● Arbeitsauftrag 1
Gib den Abschnitt der Auflistung von der Zeile mit „é possível estudar onde e quando quiser.“ bis zum Ende der Auflistung Wort für Wort wieder, beide Enden eingeschlossen.

********************

Pat Metheny From this place

Jazz-Gitarrist Pat Metheny ist ein Musiker, dessen Stil sich fortlaufend weiterentwickelt und nicht so leicht einzuordnen ist. Über drei Jahrzehnte veröffentlichte er Jazz, Welt- und Filmmusik – und wurde dafür in zwölf Genres mit 20 Grammys ausgezeichnet. Sein neues Album From This Place verwischt erneut die Grenzen zwischen Weltmusik, Jazz und experimentellen Klängen.

Zusammen mit seiner großartigen Band – bestehend aus Schlagzeuger Antonio Sanchez, der Metheny seit 20 Jahren begleitet, der malaysisch-australischen Bassistin Linda May Han Oh und dem Engländer Gwilym Simcock am Klavier – wird Metheny auf der neuen Platte sogar politisch. Das erste Stück „America Undefined“ ist allein schon durch den Titel ein Statement, verweist Metheny hier doch auf ein Essay von James Baldwin, in dem der bekannte Schriftsteller versuchte, das Wort „America“ zu definieren – und wegen der Kontroversen und ungeklärten Historie des Landes daran scheiterte.

********************

● Arbeitsauftrag 2
Zitiere aus dem Text über Pat Metheny den Abschnitt von „Pat Metheny From“ bis einschließlich „und experimentellen Klängen.“ wörtlich.

********************

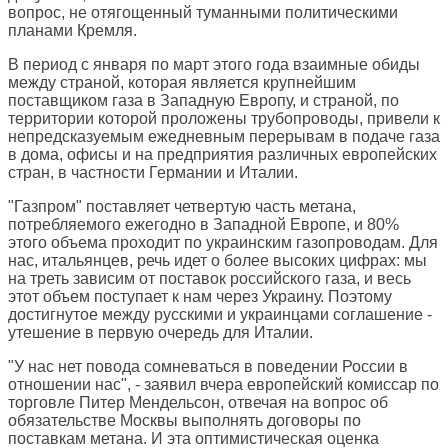
вопрос, не отягощенный туманными политическими
планами Кремля.
В период с января по март этого года взаимные обиды
между страной, которая является крупнейшим
поставщиком газа в Западную Европу, и страной, по
территории которой проложены трубопроводы, привели к
непредсказуемым ежедневным перерывам в подаче газа
в дома, офисы и на предприятия различных европейских
стран, в частности Германии и Италии.
"Газпром" поставляет четвертую часть метана,
потребляемого ежегодно в Западной Европе, и 80%
этого объема проходит по украинским газопроводам. Для
нас, итальянцев, речь идет о более высоких цифрах: мы
на треть зависим от поставок российского газа, и весь
этот объем поступает к нам через Украину. Поэтому
достигнутое между русскими и украинцами соглашение -
утешение в первую очередь для Италии.
"У нас нет повода сомневаться в поведении России в
отношении нас", - заявил вчера европейский комиссар по
торговле Питер Мендельсон, отвечая на вопрос об
обязательстве Москвы выполнять договоры по
поставкам метана. И эта оптимистическая оценка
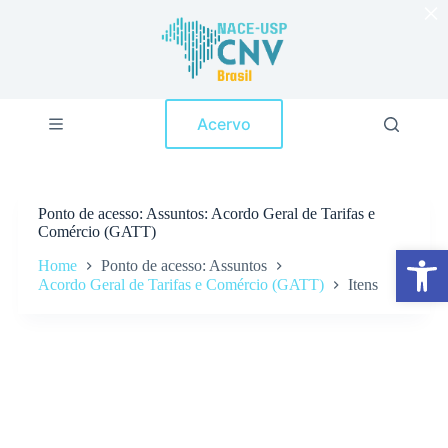
×
P
u
l
a
r
p
Acervo
a
r
a
o
c
Ponto de acesso
Assuntos: Acordo Geral de Tarifas e
o
Comércio (GATT)
n
Abrir a barra de ferramentas
t
Home
Ponto de acesso: Assuntos
e
Acordo Geral de Tarifas e Comércio (GATT)
Itens
ú
d
o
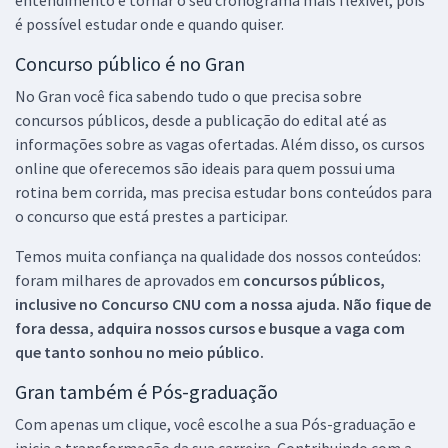
é possível estudar onde e quando quiser.
Concurso público é no Gran
No Gran você fica sabendo tudo o que precisa sobre
concursos públicos, desde a publicação do edital até as
informações sobre as vagas ofertadas. Além disso, os cursos
online que oferecemos são ideais para quem possui uma
rotina bem corrida, mas precisa estudar bons conteúdos para
o concurso que está prestes a participar.
Temos muita confiança na qualidade dos nossos conteúdos:
foram milhares de aprovados em
concursos públicos,
inclusive no
Concurso CNU
com a nossa ajuda. Não fique de
fora dessa, adquira nossos cursos e busque a vaga com
que tanto sonhou no meio público.
Gran também é Pós-graduação
Com apenas um clique, você escolhe a sua Pós-graduação e
inicia a transformação da sua carreira. Contribuindo com a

********************

● Ergebnis der Übung 1
é possível estudar onde e quando quiser.
Concurso público é no Gran
No Gran você fica sabendo tudo o que precisa sobre
concursos públicos, desde a publicação do edital até as
informações sobre as vagas ofertadas. Além disso, os cursos
online que oferecemos são ideais para quem possui uma
rotina bem corrida, mas precisa estudar bons conteúdos para
o concurso que está prestes a participar.
Temos muita confiança na qualidade dos nossos conteúdos:
foram milhares de aprovados em
concursos públicos,
inclusive no
Concurso CNU
com a nossa ajuda. Não fique de
fora dessa, adquira nossos cursos e busque a vaga com
que tanto sonhou no meio público.
Gran também é Pós-graduação
Com apenas um clique, você escolhe a sua Pós-graduação e
inicia a transformação da sua carreira. Contribuindo com a

● Ergebnis der Übung 2
Pat Metheny From this place

Jazz-Gitarrist Pat Metheny ist ein Musiker, dessen Stil sich fortlaufend weiterentwickelt und nicht so leicht einzuordnen ist. Über drei Jahrzehnte veröffentlichte er Jazz, Welt- und Filmmusik – und wurde dafür in zwölf Genres mit 20 Grammys ausgezeichnet. Sein neues Album From This Place verwischt erneut die Grenzen zwischen Weltmusik, Jazz und experimentellen Klängen.